Other spots I edited for clarity. Here, Brooklyn's telling Nim over coms that bad shit is happening. She responds (in English) with a curt, "So?" He says (in Japanese), "だから" (da-ka-ra, "so/therefore"), repeating it incredulously in a sort of "excuse me?!" tone.

The original subtitles just seem confusing to me in context and don't feel like the kind of thing you'd say in a back-and-forth conversation. This type of exchange happens at least one other time, and I changed it there too.

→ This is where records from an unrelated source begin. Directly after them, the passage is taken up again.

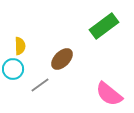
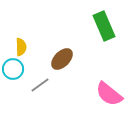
green rectangle: rotated 76 degrees counterclockwise
yellow semicircle: moved 1 px right, 1 px down
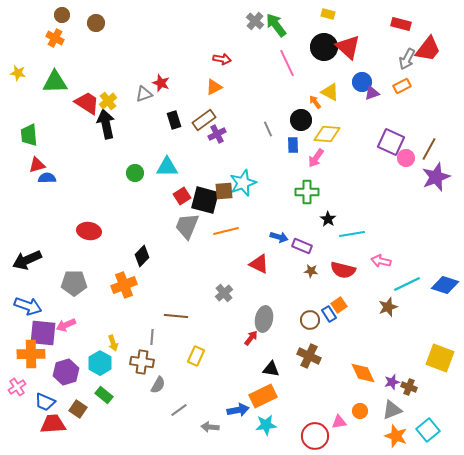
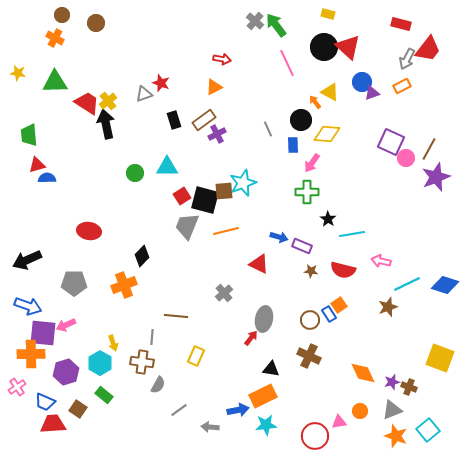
pink arrow at (316, 158): moved 4 px left, 5 px down
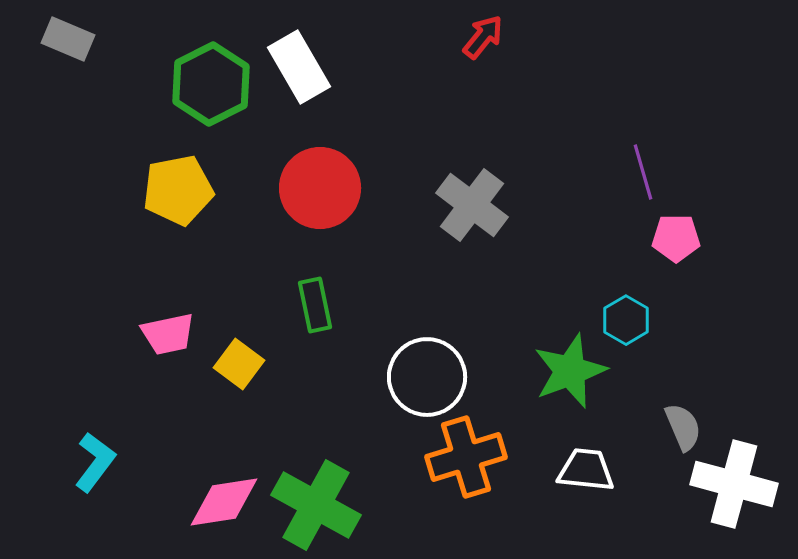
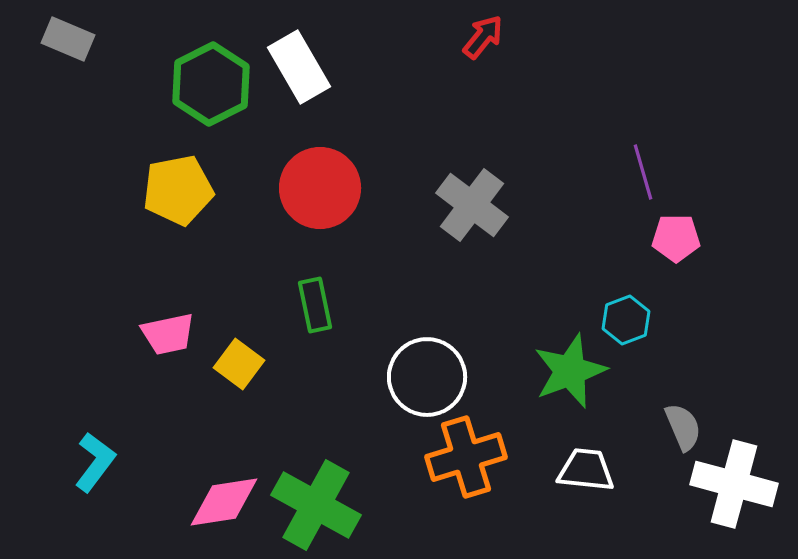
cyan hexagon: rotated 9 degrees clockwise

And sometimes I edited lines just because I felt like I could punch up the script. This one got actual hooting and hollering from viewers who hadn't seen the movie before:

A character at the beginning of the movie says as a joke that the old whiskey shipped to Island 8JO decades ago "used to make the robots dance". This scene felt like a direct callback to me, so I made the change accordingly to create a setup and payoff. Considering the reactions, I think it was the right move.

Conclusion

I have now seen GUNHED enough times piecemeal that I could quote like half the movie to you. I can call out the exact scene cut where you should pause so the Discord chat can take a bathroom break. I have genuinely contemplated buying the GUNHED anniversary plamo. It's now on my shortlist of "movies to put on the TV if everyone is too mentally blasted to think about anything and you just need something dumb for external stimulus" because I feel intimately familiar with it.

...It's honestly really not that good of a movie.

I also definitely have a newfound respect for sub groups everywhere. I - granted, a first-timer -took like 7-9 hours of focused work to do this, and most of it was already done for me. You're telling me that people transcribe, translate, time, and edit a whole episode of tokusatsu within 24 hours of airing? Every week? That's skilled labor! I'm even more pissed about Crunchyroll's alleged "$80 per episode" rates.

Last, well, it was a fun and interesting project to keep my mind occupied for a while. If you do feel like watching GUNHED, then maybe give my subs a shot, perhaps even compare them with the original track. Again, you can grab the subtitle file here. Enjoy, and let me know how it went!